In a landmark victory for timekeeping and basic literacy in dates, the High Court has ruled that Walukaga Mathias is constitutionally unqualified to represent Busiro East, having been defeated not by voters, rivals, or ideology—but by June 12, 2025.
Yes. A date.
Walukaga’s parliamentary dream collapsed after the Court discovered that his sole academic qualification had expired quietly, politely, and on schedule—four months before he remembered to use it. Like expired milk in a fridge, the certificate didn’t make a fuss; it simply stopped being valid.
Undaunted by this inconvenience, Walukaga argued that once a certificate has gone to university, it should never grow old. According to this creative theory of education, enrolling for a degree magically freezes time, suspends the law, and converts expiry dates into mere suggestions.
The Court was unimpressed.
Justice Simon Peter Kinobe, in what can only be described as a masterclass in judicial restraint, explained that the law does not operate on vibes, intentions, or enrollment letters. It operates on validity. And Walukaga’s validity had clocked out months earlier.

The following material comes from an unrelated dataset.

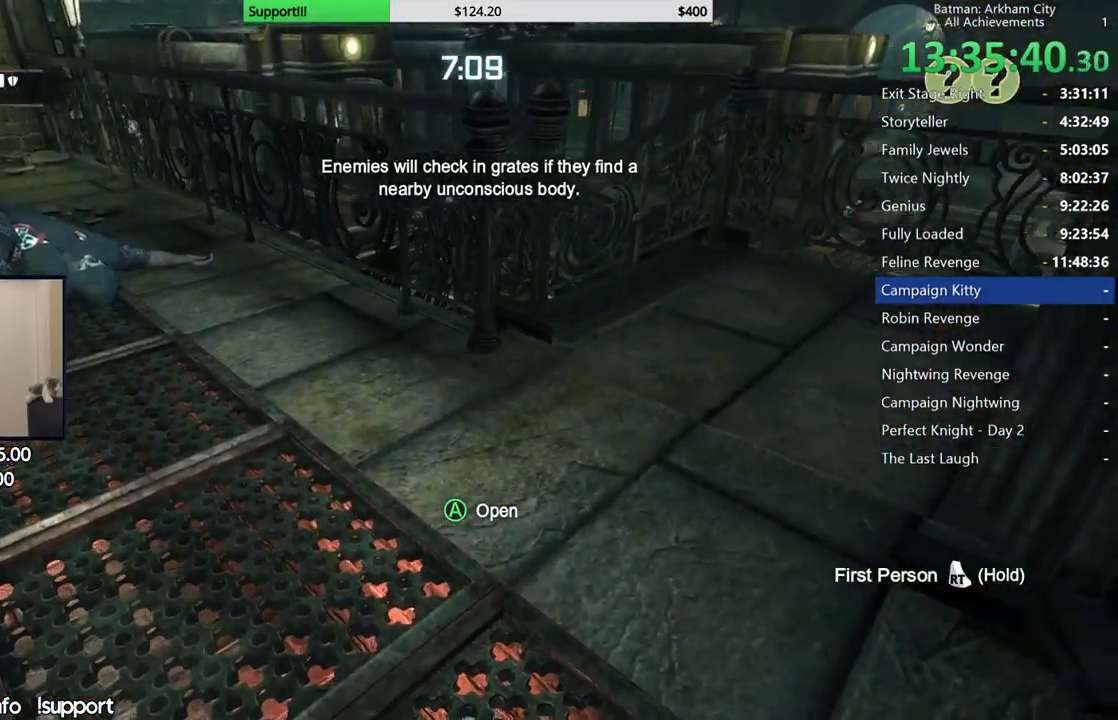
{"dt_ms": 500, "buttons": [], "left_stick": "up-left", "right_stick": "center", "button_events": []}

The timeline was merciless:
- Certificate issued: June 12, 2023
- Certificate expired: June 12, 2025
- NCHE equivalence issued: June 11, 2025 (a heroic last-minute effort)

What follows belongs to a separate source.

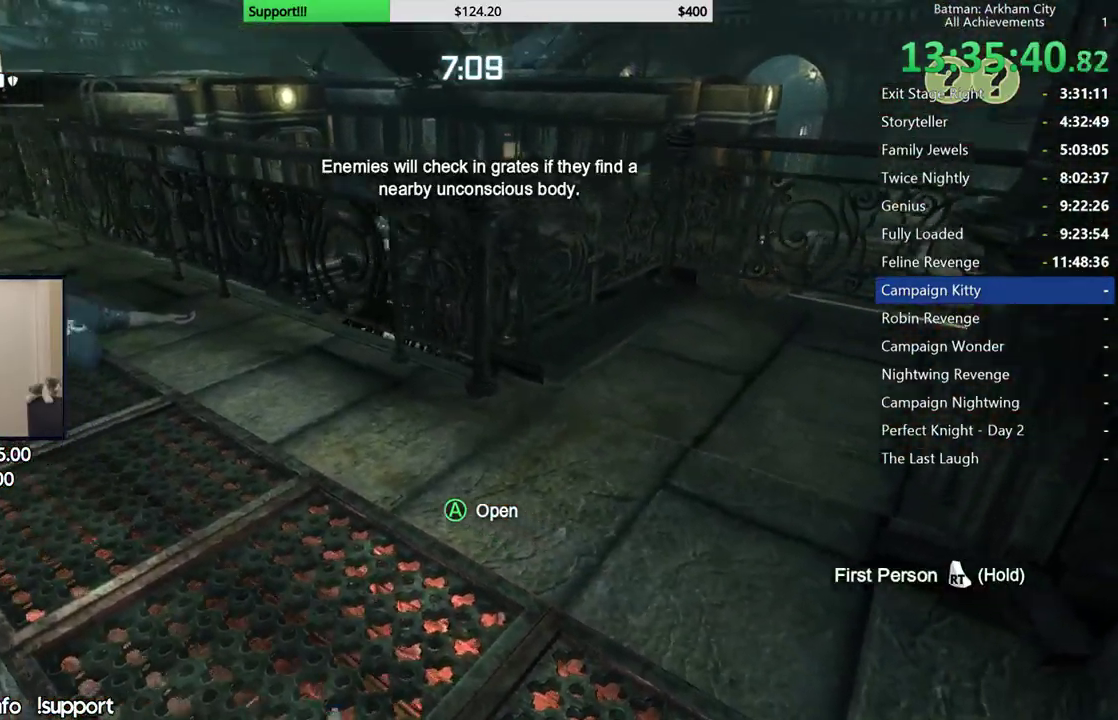
{"dt_ms": 1000, "buttons": [], "left_stick": "center", "right_stick": "up", "button_events": []}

- Nomination day: October 23, 2025 (four months late to the party)
In other words, Walukaga arrived at nomination day holding an academic ghost.
His lawyers attempted to summon the spirit back using a letter from the Islamic University in Uganda, written conveniently after the certificate had already expired and after the Electoral Commission had already said “no.” The Court responded with a firm reminder that letters do not override statutes, and universities do not issue legal extensions by sympathy.
Perhaps the most painful part of the judgment was the Court’s observation that once the Mature Age certificate expired, the NCHE equivalence collapsed instantly—like a roof built on a certificate-shaped sandcastle.
The Electoral Commission, often accused of many things, was applauded this time for doing the unthinkable: reading the expiry date.
In the end, Walukaga’s petition was dismissed, not because he lacked ambition, effort, or legal representation—but because he ran for Parliament with a qualification that had already left the building.
The Court declined to award costs, possibly out of mercy, or perhaps because the real price had already been paid in public embarrassment.
As Busiro East moves on, one lesson is now firmly written into Uganda’s electoral history:
👉 Parliament is elected by voters,
👉 Qualifications are verified by law,
👉 And certificates do not age like fine wine.
For future aspirants, experts now recommend a radical new campaign strategy:
Check your documents. Then check the dates. Then check them again.